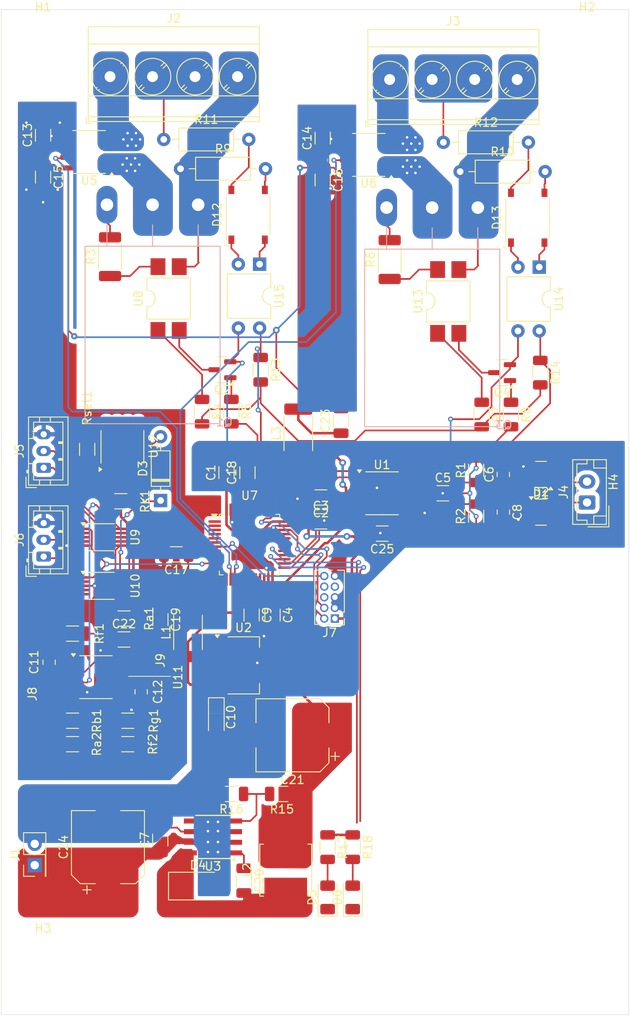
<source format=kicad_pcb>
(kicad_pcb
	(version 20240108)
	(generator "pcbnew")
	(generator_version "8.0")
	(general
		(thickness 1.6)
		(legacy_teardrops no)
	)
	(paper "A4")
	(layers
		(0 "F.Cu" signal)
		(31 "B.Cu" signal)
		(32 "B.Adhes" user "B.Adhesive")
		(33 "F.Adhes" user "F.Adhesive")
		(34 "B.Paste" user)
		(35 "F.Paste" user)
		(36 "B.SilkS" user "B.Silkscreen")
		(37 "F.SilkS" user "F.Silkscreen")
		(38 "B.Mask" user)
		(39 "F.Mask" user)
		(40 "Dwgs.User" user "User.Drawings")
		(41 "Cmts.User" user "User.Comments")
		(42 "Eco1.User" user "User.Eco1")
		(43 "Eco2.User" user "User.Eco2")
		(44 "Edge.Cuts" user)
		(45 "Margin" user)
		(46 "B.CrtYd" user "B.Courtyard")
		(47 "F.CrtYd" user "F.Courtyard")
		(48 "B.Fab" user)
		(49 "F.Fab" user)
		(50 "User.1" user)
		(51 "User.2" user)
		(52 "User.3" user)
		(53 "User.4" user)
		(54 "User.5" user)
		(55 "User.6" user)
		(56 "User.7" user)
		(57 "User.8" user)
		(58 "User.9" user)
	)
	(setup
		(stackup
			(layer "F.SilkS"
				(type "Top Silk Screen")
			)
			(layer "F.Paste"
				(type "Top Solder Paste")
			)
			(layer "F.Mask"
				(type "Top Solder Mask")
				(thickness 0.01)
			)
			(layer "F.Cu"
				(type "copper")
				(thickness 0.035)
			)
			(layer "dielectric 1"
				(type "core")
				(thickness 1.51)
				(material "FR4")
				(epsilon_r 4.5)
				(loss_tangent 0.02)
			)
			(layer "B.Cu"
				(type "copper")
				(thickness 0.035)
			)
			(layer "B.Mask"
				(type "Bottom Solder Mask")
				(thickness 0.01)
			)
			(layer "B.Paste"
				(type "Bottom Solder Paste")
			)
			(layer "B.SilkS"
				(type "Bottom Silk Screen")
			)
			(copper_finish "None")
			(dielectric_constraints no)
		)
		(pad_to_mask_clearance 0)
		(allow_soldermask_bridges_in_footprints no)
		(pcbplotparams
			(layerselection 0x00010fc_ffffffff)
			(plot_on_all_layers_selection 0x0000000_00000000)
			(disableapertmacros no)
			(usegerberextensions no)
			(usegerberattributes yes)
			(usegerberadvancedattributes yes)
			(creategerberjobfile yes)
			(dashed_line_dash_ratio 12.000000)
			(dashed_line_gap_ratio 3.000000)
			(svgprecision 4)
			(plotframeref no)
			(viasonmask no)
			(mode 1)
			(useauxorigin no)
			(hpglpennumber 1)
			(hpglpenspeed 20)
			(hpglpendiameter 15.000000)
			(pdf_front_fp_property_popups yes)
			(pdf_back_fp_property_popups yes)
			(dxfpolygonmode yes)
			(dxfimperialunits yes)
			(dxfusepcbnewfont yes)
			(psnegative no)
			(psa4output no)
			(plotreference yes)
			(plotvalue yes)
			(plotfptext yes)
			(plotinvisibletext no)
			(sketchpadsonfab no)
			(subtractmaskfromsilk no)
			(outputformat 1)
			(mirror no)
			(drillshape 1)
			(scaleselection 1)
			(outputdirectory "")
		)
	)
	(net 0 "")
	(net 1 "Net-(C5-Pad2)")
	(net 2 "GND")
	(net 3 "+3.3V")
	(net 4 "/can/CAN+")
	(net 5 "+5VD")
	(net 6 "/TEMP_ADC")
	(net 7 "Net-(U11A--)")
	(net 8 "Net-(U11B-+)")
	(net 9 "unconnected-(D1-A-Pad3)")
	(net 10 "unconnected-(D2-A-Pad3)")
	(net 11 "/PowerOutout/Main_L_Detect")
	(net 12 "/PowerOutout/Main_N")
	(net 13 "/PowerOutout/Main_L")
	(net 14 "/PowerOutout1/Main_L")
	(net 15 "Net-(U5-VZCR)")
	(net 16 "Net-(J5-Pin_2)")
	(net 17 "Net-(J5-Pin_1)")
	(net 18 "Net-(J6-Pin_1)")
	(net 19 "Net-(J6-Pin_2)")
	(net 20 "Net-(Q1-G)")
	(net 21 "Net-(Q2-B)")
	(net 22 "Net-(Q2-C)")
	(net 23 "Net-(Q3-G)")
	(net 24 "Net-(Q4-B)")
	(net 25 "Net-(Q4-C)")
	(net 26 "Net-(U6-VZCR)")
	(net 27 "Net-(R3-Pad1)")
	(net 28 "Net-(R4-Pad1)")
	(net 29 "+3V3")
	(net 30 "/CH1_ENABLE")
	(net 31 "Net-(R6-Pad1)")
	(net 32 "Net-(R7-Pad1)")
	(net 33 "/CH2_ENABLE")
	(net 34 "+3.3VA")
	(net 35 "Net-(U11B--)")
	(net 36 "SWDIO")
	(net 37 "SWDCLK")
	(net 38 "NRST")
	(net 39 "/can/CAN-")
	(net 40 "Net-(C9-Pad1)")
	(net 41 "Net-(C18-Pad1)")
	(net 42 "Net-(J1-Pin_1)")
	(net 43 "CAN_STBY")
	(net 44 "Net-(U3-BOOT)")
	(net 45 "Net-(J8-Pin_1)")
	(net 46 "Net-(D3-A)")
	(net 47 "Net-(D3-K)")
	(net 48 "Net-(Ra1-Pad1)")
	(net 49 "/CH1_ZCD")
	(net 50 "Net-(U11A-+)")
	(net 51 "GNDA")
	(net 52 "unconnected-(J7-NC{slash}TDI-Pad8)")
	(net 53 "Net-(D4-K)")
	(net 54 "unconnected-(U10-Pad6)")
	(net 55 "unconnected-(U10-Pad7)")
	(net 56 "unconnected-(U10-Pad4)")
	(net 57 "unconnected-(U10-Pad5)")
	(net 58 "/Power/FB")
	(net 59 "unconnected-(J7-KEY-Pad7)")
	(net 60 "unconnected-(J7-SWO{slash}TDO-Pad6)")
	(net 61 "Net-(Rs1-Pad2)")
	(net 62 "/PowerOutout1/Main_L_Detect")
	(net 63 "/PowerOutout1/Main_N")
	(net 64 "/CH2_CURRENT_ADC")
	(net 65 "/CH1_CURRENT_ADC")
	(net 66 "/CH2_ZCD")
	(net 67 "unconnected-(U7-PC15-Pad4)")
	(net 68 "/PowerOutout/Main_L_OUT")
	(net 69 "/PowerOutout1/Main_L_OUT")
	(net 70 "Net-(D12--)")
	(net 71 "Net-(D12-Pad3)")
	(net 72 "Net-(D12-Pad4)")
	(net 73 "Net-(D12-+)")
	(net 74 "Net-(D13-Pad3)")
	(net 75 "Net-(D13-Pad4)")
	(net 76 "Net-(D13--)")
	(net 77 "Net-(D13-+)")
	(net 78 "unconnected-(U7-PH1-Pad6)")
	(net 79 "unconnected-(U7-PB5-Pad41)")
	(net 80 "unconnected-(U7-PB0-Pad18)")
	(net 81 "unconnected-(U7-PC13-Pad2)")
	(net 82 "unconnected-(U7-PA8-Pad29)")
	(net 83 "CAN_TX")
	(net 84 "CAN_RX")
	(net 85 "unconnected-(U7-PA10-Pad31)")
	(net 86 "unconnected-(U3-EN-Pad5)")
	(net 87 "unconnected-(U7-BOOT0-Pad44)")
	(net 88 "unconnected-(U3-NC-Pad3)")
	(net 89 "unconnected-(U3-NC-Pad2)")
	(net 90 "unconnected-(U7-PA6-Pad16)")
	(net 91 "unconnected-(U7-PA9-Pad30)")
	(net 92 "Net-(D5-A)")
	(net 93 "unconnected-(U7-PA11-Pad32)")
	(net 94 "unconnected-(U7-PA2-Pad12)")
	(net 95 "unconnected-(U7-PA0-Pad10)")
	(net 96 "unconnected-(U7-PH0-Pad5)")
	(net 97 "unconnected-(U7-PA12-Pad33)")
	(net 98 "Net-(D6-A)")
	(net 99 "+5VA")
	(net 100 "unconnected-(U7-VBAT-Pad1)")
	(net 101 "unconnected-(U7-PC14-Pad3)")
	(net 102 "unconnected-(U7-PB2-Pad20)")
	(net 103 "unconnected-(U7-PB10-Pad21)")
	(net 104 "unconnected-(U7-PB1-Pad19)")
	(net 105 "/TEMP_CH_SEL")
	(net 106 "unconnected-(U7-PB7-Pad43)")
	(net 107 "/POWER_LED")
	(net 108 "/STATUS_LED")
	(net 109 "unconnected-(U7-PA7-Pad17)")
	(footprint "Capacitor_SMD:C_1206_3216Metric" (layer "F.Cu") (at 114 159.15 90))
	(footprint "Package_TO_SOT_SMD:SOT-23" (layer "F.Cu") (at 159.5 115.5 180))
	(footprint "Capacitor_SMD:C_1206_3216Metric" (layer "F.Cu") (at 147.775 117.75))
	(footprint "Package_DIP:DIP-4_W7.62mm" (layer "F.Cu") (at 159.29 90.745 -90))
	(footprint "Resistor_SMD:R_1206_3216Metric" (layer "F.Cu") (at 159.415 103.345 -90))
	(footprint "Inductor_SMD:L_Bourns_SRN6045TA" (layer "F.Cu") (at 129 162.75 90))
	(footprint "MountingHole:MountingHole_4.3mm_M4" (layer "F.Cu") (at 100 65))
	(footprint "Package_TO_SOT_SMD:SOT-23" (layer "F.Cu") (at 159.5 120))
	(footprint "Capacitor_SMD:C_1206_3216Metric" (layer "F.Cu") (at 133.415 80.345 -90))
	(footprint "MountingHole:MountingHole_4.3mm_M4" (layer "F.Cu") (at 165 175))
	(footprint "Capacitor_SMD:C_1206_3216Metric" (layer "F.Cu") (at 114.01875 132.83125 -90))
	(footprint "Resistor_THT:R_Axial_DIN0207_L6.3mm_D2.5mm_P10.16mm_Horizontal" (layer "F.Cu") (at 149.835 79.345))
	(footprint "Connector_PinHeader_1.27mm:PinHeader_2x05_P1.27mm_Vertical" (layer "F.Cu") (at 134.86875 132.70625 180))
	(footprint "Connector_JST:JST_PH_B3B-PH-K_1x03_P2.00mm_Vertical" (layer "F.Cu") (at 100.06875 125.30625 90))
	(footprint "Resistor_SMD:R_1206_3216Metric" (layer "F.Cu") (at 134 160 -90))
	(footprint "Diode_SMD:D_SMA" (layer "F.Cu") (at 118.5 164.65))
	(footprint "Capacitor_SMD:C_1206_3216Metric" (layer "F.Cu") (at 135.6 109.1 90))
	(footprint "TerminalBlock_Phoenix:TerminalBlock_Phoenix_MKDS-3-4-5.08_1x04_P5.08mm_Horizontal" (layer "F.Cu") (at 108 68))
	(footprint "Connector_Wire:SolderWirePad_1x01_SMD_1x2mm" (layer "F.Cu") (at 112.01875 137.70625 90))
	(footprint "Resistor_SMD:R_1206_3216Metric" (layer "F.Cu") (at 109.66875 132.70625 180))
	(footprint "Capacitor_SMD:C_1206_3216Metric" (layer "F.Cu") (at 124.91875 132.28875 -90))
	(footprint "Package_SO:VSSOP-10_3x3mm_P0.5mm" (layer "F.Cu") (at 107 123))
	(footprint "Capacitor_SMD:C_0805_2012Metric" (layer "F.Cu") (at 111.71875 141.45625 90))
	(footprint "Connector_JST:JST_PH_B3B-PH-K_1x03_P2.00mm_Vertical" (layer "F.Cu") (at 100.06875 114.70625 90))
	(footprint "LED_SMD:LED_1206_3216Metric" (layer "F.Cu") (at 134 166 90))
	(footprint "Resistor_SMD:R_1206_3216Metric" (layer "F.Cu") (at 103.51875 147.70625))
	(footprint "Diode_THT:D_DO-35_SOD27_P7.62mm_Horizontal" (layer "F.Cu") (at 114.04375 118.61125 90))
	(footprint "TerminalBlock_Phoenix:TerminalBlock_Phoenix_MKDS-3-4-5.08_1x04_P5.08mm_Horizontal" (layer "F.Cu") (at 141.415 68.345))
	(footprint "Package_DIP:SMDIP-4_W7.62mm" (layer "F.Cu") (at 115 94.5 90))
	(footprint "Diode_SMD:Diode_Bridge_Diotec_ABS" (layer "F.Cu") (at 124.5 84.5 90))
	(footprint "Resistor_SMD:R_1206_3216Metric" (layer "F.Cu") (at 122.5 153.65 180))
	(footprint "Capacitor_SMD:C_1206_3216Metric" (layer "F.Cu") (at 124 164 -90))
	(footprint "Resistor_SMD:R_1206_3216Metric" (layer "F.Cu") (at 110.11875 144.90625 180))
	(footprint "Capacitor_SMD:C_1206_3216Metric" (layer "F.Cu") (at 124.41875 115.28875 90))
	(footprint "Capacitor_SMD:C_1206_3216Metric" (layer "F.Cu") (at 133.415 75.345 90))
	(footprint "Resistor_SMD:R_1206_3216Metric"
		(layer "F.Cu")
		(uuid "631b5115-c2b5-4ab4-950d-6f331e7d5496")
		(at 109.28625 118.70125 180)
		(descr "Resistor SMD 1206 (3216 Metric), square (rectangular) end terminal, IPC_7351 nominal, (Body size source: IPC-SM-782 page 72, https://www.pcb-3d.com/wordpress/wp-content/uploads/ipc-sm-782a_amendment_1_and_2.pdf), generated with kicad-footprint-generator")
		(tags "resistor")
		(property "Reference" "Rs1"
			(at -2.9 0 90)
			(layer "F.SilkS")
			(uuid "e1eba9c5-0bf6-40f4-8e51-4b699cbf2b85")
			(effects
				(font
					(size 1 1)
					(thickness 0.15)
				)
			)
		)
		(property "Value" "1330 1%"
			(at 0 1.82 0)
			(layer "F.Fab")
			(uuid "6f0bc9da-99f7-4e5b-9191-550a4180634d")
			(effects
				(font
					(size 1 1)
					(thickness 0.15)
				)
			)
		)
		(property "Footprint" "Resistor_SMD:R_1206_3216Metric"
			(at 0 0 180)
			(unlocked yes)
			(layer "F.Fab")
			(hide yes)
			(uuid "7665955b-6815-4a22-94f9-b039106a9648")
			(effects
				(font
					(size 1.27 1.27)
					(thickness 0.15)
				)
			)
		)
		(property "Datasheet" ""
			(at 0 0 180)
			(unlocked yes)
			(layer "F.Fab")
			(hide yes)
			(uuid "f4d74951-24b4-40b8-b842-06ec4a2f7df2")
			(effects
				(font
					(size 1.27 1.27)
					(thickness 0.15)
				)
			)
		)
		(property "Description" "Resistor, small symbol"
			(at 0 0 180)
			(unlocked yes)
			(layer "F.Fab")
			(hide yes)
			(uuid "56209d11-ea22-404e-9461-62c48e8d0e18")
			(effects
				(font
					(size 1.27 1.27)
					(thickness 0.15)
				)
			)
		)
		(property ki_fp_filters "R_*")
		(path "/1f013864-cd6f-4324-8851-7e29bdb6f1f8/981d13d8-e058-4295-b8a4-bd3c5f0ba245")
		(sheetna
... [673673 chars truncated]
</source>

WHAT YOU HAVE TO DO — Word for word, restate the lines of the data above that fall between the line holding "(epsilon_r 4.5)" and the line holding "(creategerberjobfile yes)", inclusive, and no other lines.

ANSWER BOX —
				(epsilon_r 4.5)
				(loss_tangent 0.02)
			)
			(layer "B.Cu"
				(type "copper")
				(thickness 0.035)
			)
			(layer "B.Mask"
				(type "Bottom Solder Mask")
				(thickness 0.01)
			)
			(layer "B.Paste"
				(type "Bottom Solder Paste")
			)
			(layer "B.SilkS"
				(type "Bottom Silk Screen")
			)
			(copper_finish "None")
			(dielectric_constraints no)
		)
		(pad_to_mask_clearance 0)
		(allow_soldermask_bridges_in_footprints no)
		(pcbplotparams
			(layerselection 0x00010fc_ffffffff)
			(plot_on_all_layers_selection 0x0000000_00000000)
			(disableapertmacros no)
			(usegerberextensions no)
			(usegerberattributes yes)
			(usegerberadvancedattributes yes)
			(creategerberjobfile yes)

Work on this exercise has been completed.